También se hacían eco los periódicos de aquel tiempo del trato indecoroso que habían recibido los restos de los mártires, que cuando se llevó a cabo el derribo del monumento de la Puerta de Purchena fueron depositados en “una miserable caja” y fueron guardados en la iglesia de San Sebastián. “La iglesia es una tumba cercana a las regiones celestes; el cenotafio, al aire libre, es un panteón abierto al respeto y a la admiración de todos”, contaban los cronistas que pedían el regreso de las cenizas de los mártires a su lugar de origen.
En junio de 1900 se reanudaron los trabajos para terminar el cenotafio en su nueva ubicación y el 24 de agosto de ese mismo año se celebró una procesión cívica para trasladar los restos de los Coloraos desde la iglesia de San Sebastián a la Plaza Vieja.
El nuevo recinto del obelisco no fue del agrado de un sector de la opinión pública por el deterioro moral de la plaza del Ayuntamiento y su entorno. “Escándalos sin nombre se producen en la Plaza de la Constitución. Ya no solo es la ‘Salve’, la ‘Teresona’ y otras señoras, sino que a la entrada por la calle de Marín se ha establecido una casa de lenocinio con el aspecto de taberna, que va en contra de un monumento pensado como lugar de recato y recogimiento”.
El monumento a los mártires de la libertad echó raíces en la Plaza Vieja y sobrevivió a los años de la Guerra Civil y a los bombardeos. Pero el nuevo régimen no tardó en considerarlo como un estorbo, como un trozo de piedra inútil que no representaba la historia de la ciudad. En marzo de 1941 apareció un artículo en el diario local Yugo que hacía presagiar que los días del obelisco estaban contados: “Frente al Ayuntamiento, en la Plaza Vieja, quedan en pie unos cuantos árboles y unos pobres jardines junto al horripilante obelisco que recuerda todavía a los mártires de la constitución”, denunciaba la prensa del Movimiento.

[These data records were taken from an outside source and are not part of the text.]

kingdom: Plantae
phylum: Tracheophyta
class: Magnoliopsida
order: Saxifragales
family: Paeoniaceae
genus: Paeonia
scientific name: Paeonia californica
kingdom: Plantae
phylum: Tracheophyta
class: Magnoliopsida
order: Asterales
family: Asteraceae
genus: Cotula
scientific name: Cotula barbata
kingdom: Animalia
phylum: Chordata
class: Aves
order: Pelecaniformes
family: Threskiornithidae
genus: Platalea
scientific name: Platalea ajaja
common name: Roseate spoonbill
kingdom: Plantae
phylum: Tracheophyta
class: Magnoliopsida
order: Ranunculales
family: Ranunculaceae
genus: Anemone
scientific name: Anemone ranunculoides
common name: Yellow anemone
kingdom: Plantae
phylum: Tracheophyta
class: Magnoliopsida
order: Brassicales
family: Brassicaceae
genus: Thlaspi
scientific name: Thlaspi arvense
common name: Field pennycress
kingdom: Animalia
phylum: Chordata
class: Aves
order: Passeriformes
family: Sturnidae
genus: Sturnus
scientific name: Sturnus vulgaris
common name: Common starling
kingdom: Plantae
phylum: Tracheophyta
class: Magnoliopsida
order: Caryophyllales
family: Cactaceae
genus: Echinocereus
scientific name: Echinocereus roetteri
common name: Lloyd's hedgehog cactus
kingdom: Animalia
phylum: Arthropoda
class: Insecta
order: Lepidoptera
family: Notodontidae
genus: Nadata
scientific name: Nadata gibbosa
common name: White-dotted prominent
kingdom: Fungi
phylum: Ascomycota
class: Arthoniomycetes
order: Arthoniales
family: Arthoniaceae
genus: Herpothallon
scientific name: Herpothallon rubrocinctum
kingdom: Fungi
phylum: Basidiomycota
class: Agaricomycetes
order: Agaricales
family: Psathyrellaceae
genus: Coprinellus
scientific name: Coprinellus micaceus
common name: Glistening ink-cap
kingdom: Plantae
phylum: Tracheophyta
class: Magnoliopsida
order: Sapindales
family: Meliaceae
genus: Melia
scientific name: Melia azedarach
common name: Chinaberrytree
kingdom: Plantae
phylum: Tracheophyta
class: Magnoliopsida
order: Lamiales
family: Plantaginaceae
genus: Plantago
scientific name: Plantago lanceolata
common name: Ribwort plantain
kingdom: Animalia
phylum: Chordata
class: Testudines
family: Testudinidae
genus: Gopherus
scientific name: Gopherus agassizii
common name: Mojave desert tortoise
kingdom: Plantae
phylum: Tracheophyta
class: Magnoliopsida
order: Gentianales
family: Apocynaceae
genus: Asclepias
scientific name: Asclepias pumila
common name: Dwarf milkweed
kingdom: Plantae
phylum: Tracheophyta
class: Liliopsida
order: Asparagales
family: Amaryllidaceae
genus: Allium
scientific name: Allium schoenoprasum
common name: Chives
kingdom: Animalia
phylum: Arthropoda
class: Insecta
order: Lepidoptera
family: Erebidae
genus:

El cenotafio acabó convertido en un estercolero donde iban los niños a hacer sus necesidades con la complicidad de los jardines. Así permaneció hasta que en el invierno de 1943, unos meses antes de la visita de Franco a la ciudad, el Ayuntamiento encargó a la empresa Duarín su derribo y su posterior traslado. Los trabajos se prolongaron durante varias semanas y la obra le costó al municipio 13.286 pesetas.
Las piedras de los Coloraos, numeradas para que no se perdieran, fueron trasladadas en carros a la Plaza de Pavía, donde formaron parte del entorno durante una década, amontanadas entre los escombros formando una caótica muralla donde iban los niños a orinar. En enero de 1944 hubo un intento por parte de un concejal de recuperar el monumento. Se llegó a hacer hasta un informe sobre el precio de la reconstrucción del obelisco, que finalmente siguió en arrinconado en la Plaza de Pavía, hasta que la construcción del mercado público obligó a llevarse las piedras al puerto pesquero.